Θ = (\begin{matrix} 0 & - T_{12}^{1} ω^{1} - T_{12}^{2} ω^{2} \\ T_{12}^{1} ω^{1} + T_{12}^{2} ω^{2} & 0 \end{matrix})

This construction is related to Cartan's first structural equation.

Since $X_{1}, X_{2}$ is an orthonormal frame then the connection is a $o (2, R)$ -valued 1-form $Θ$ . This is formalized by considering the associated connection in the principal bundle called orthonormal frame bundle. Or something like that...

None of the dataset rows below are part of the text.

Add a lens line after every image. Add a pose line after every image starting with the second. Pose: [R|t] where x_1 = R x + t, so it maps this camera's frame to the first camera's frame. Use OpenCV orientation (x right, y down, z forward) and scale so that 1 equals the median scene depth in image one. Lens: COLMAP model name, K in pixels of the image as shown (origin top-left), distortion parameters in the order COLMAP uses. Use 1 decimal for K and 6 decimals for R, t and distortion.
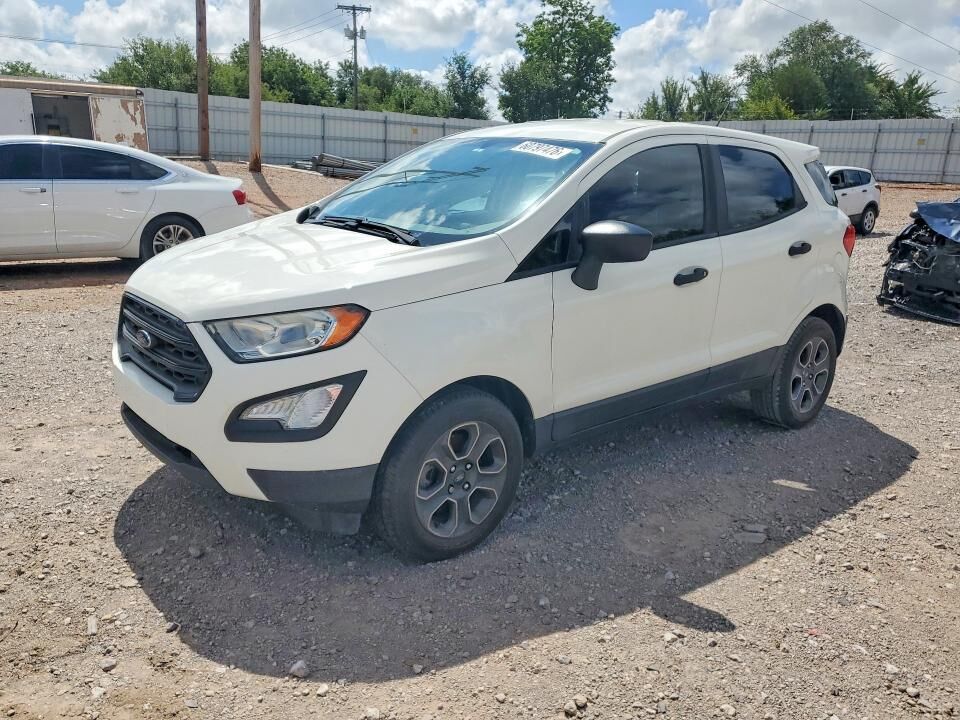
lens RADIAL K [[689.4, 0, 486.9], [0, 689.4, 360.4], [0, 0, 1]] dist [-0.011829, -0.007567]
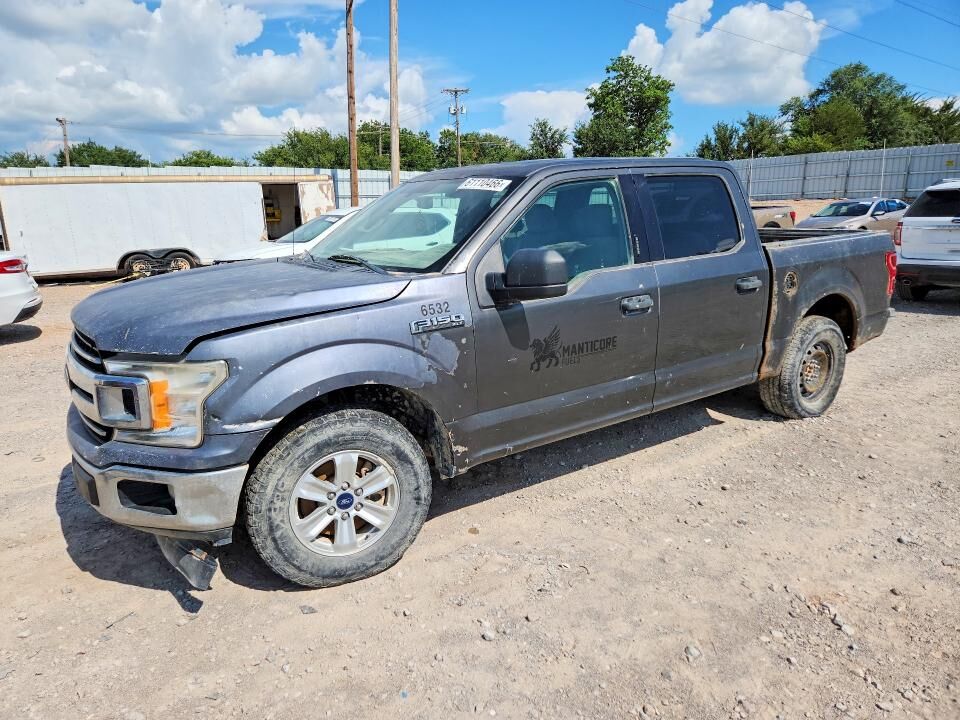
lens RADIAL K [[689.4, 0, 477.1], [0, 689.4, 364.6], [0, 0, 1]] dist [-0.011829, -0.007567]
pose [[0.993306, -0.036956, -0.109440, -0.030358], [0.032508, 0.998582, -0.042159, 0.033233], [0.110843, 0.038319, 0.993099, -0.184712]]
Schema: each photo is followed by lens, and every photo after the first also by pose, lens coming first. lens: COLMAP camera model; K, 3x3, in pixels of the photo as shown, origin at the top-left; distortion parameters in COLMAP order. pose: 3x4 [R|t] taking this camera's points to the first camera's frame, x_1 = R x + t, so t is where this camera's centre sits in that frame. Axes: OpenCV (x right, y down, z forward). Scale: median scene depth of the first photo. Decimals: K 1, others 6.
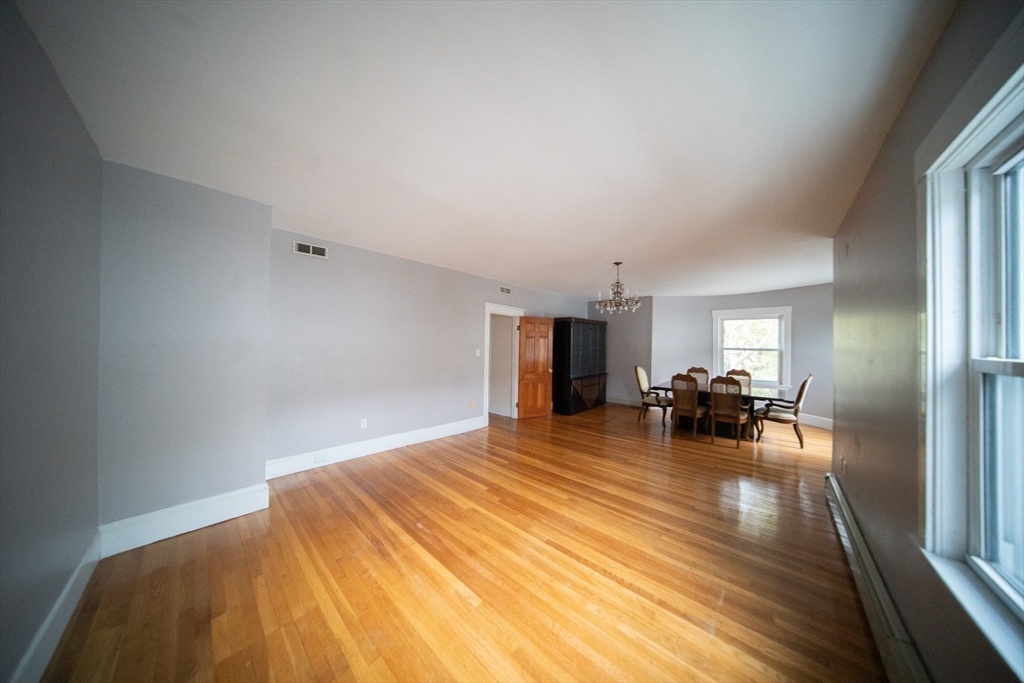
lens RADIAL K [[282.6, 0, 511.9], [0, 282.6, 346.0], [0, 0, 1]] dist [-0.028334, 0.000000]
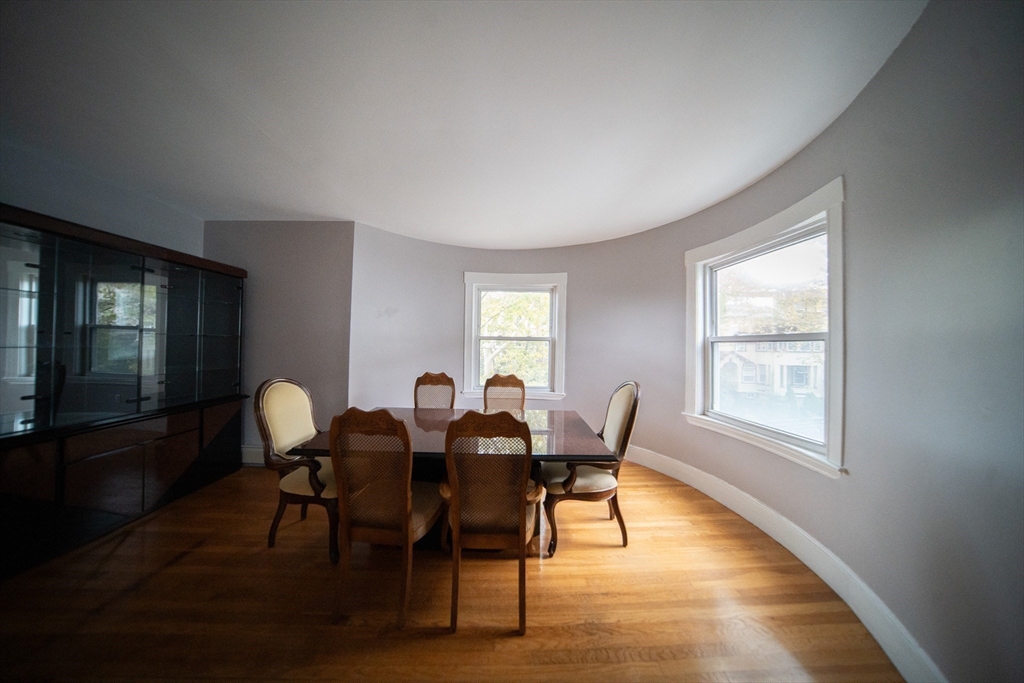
lens RADIAL K [[282.6, 0, 511.9], [0, 282.6, 346.0], [0, 0, 1]] dist [-0.028334, 0.000000]
pose [[0.720723, 0.001250, 0.693222, 0.440952], [-0.007448, 0.999955, 0.005941, 0.027524], [-0.693183, -0.009445, 0.720700, 0.583388]]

Also this could be done with the approach of Christoffel symbols...

Curvature

Since it is a particular vector bundle connection and therefore a particular connection on a fiber bundle, it has a curvature of a connection which is a 2-form of a particular kind. On the other hand, the Riemannian metric gives rise to the Riemann curvature tensor. Both ideas are related.

The curvature form, which is an $o (2, R)$ -valued 2-form, is given by the exterior derivative $Ω = d Θ + Θ \land Θ = d Θ$ . To compute $d Θ$ observe that

d (T_{12}^{1} ω^{1} + T_{12}^{2} ω^{2}) = d T_{12}^{1} \land ω^{1} + d T_{12}^{2} \land ω^{2} + T_{12}^{1} d ω^{1} + T_{12}^{2} d ω^{2} =

= (X_{1} (T_{12}^{1}) ω^{1} + X_{2} (T_{12}^{1}) ω^{2}) \land ω^{1} + (X_{1} (T_{12}^{2}) ω^{1} + X_{2} (T_{12}^{2}) ω^{2}) \land ω^{2} +

+ T_{12}^{1} T_{12}^{1} ω^{1} \land ω^{2} + T_{12}^{2} T_{12}^{2} ω^{1} \land ω^{2} =

= (X_{1} (T_{12}^{2}) - X_{2} (T_{12}^{1}) + (T_{12}^{1})^{2} + (T_{12}^{2})^{2}) ω^{1} \land ω^{2} .

Ω = (\begin{matrix} 0 & - (X_{1} (T_{12}^{2}) - X_{2} (T_{12}^{1}) + (T_{12}^{1})^{2} + (T_{12}^{2})^{2}) ω^{1} \land ω^{2} \\ (X_{1} (T_{12}^{2}) - X_{2} (T_{12}^{1}) + (T_{12}^{1})^{2} + (T_{12}^{2})^{2}) ω^{1} \land ω^{2} & 0 \end{matrix})

This can be renamed to

Ω = (\begin{matrix} 0 & K ω^{1} \land ω^{2} \\ - K ω^{1} \land ω^{2} & 0 \end{matrix})

where $K$ is the Gauss curvature (see here).